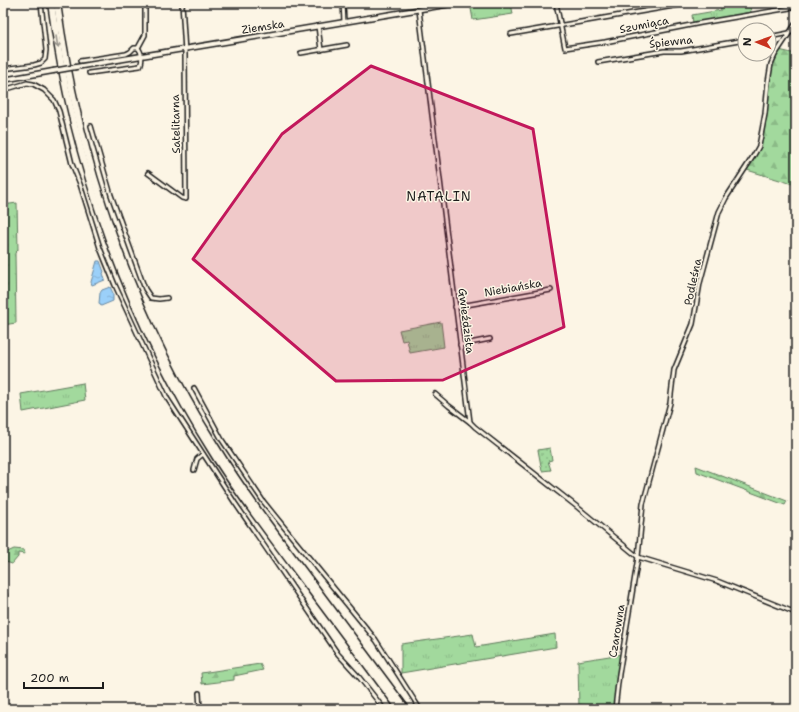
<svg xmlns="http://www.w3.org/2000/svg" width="799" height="712" viewBox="0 0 799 712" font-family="'Shantell Sans',sans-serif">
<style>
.grass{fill:url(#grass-tufts);stroke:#5f7a5c}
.forest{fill:url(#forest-firs);stroke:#5f7a5c}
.garden{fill:url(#garden-dots);stroke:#5f7a5c}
.water{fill:url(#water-ripples);stroke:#6888a1}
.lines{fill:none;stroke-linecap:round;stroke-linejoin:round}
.minor-casing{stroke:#1c1c1c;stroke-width:6}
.tertiary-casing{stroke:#1c1c1c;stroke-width:7}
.motorway-casing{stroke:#1c1c1c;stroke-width:9}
.minor{stroke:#fcf5e5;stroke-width:3}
.tertiary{stroke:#fcf5e5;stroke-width:4}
.motorway{stroke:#fcf5e5;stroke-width:6}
.tertiary-bridge-casing{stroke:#1c1c1c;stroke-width:7;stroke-linecap:butt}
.tertiary-bridge{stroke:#fcf5e5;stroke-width:4}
.oneway{stroke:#97938b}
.marked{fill:#c2185b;fill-opacity:0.2;stroke:#c2185b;stroke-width:3;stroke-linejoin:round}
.labels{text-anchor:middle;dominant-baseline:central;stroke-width:3;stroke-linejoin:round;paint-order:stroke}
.street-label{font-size:11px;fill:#1c1c1c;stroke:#fcf5e5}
.quarter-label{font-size:13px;letter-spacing:1px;fill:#1c1c1c;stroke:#fcf5e5}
</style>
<defs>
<pattern id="grass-tufts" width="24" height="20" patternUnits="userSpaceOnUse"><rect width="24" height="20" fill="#a2d99d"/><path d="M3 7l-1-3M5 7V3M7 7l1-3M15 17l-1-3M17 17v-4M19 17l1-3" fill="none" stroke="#8bba87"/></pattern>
<pattern id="forest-firs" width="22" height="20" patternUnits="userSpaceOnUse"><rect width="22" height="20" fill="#a2d99d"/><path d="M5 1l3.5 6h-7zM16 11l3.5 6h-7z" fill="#8bba87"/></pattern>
<pattern id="garden-dots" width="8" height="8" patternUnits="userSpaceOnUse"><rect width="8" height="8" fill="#a2d99d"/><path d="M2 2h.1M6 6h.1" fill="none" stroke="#8bba87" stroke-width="1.8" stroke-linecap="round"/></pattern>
<pattern id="water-ripples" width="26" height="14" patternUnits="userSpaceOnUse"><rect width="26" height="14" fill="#9bd0f9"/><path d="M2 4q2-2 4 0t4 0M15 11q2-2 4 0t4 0" fill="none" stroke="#85b2d5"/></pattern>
</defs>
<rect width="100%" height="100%" fill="#fcf5e5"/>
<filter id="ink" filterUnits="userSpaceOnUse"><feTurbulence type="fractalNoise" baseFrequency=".025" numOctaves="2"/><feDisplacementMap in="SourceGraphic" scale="8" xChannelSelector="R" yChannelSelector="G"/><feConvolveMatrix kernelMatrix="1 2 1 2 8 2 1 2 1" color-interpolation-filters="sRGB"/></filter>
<g filter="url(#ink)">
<g class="grass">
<path d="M470,3H511L513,14L473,20Z"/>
<path d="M720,3H749L751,12L693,23L692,15L721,10Z"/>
<path d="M17,203L18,250L15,253L16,323L3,325V205Z"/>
<path d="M441,322L444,347L410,353L407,340L402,341L399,330Z"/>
<path d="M83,383L85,400L23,412L21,394Z"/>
<path d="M473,634L476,647L555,634L556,647L401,673V644Z"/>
<path d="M622,654L614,709H579L578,661Z"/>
</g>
<g class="forest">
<path d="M779,50L796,54V185L747,170C756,155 762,140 765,123C769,98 766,73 779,50Z"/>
<path d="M696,466L787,501L785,505L697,472Z"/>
<path d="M14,549L24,550L25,554L18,553V557L12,564L3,561V554Z"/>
<path d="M260,664L263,670L234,676V680L202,684L201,673Z"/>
</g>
<path class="garden" d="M550,448L552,460L548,461L551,470L542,471L538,450Z"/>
<g class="water">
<path d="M97,261H100L104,272L103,273L105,280L92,285L91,282Z"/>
<path d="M110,287L113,293V301L101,306L99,303L100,293L102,290Z"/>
</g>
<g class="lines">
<defs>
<g id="minor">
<path d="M343,3L344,22"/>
<path d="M556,3L565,48L605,42L701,23L796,7"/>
<path d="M419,10L470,422L475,427L576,506L638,557L717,581L796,613"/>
<path d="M318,26L321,50"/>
<path d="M511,34L691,3"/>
<path d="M769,37L789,33"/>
<path d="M138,48L145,35V3"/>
<path d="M301,53L347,45"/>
<path d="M80,61L126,54L130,52L134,48H138C142,52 143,61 140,66L89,73"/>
<path d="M598,62L664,51H681L745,40"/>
<path d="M3,69L34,65L41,63L45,59L46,50L41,3"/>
<path d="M3,87L7,89L27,83L33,84L44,90L54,100L59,111L72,164L80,184L100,248L115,285L167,398L235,503L338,654L359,677L384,709"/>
<path d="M91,126L111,195L145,289L151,298L159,299L167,298"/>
<path d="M148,173L182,198L186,199L185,52L182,3"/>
<path d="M455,307L551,290"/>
<path d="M460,345L490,339"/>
<path d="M194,388L222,440L263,501L288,532L376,640L420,709"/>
<path d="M435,394L449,406L470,422"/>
<path d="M194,470L197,459L203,454"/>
<path d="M3,595H5"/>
<path d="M199,693L200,709"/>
<path d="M615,709L619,674L638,557L643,504L670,403L674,370L693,324L700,283L719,212L726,198L754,155L759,146L765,114L768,82L771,64L775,55L796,23"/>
</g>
<g id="tertiary">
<path d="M76,67L457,3"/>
<path d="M3,80L53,71"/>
</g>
<g id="motorway">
<path d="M51,3C73,164 128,319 215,456C240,496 269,533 297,571C331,617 366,663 400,709"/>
<path d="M57,3C78,160 131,312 215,446C242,490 272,530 303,571C337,617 372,663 406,709"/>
</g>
</defs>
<use href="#minor" class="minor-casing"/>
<use href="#tertiary" class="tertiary-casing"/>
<use href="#motorway" class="motorway-casing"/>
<use href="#minor" class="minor"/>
<use href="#tertiary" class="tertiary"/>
<use href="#motorway" class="motorway"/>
<defs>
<path id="tertiary-bridge" d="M53,71L76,67"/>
</defs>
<use href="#tertiary-bridge" class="tertiary-bridge-casing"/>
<use href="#tertiary-bridge" class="tertiary-bridge"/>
</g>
<defs><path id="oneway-shaft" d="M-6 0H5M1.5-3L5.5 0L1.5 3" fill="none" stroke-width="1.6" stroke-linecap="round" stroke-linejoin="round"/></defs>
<use class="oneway" href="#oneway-shaft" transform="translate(57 42) rotate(81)"/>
</g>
<path class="marked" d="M371,66L533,129L564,327L443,380L336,381L193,259L282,134Z"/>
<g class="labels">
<g class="street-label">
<text transform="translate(644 25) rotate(-11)">Szumiąca</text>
<text transform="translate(263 27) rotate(-9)">Ziemska</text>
<text transform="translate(671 42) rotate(-6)">Śpiewna</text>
<text transform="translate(176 124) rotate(-91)">Satelitarna</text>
<text transform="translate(693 282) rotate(-78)">Podleśna</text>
<text transform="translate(513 288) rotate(-10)">Niebiańska</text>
<text transform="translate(466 321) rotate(83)">Gwieździsta</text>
<text transform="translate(617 631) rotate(-81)">Czarowna</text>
</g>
<g class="quarter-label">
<text x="439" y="196">NATALIN</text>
</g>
</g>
<rect width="799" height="712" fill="none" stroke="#fcf5e5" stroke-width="16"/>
<rect x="8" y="8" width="783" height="696" fill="none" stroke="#1c1c1c" stroke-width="1.5" filter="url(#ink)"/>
<g transform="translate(757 42) rotate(272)"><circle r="19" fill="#fcf5e5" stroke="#a29e95"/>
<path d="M0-3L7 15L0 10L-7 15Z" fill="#c8321e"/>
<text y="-6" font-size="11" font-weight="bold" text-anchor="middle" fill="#1c1c1c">N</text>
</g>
<path d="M24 682v6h79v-6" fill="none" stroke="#1c1c1c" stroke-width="2"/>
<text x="30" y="682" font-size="12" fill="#1c1c1c" stroke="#fcf5e5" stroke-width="3" paint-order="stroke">200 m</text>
</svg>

• • •

Work request
Look through the entries above. Extract each line with the word "lines".

Response box
.lines{fill:none;stroke-linecap:round;stroke-linejoin:round}
<g class="lines">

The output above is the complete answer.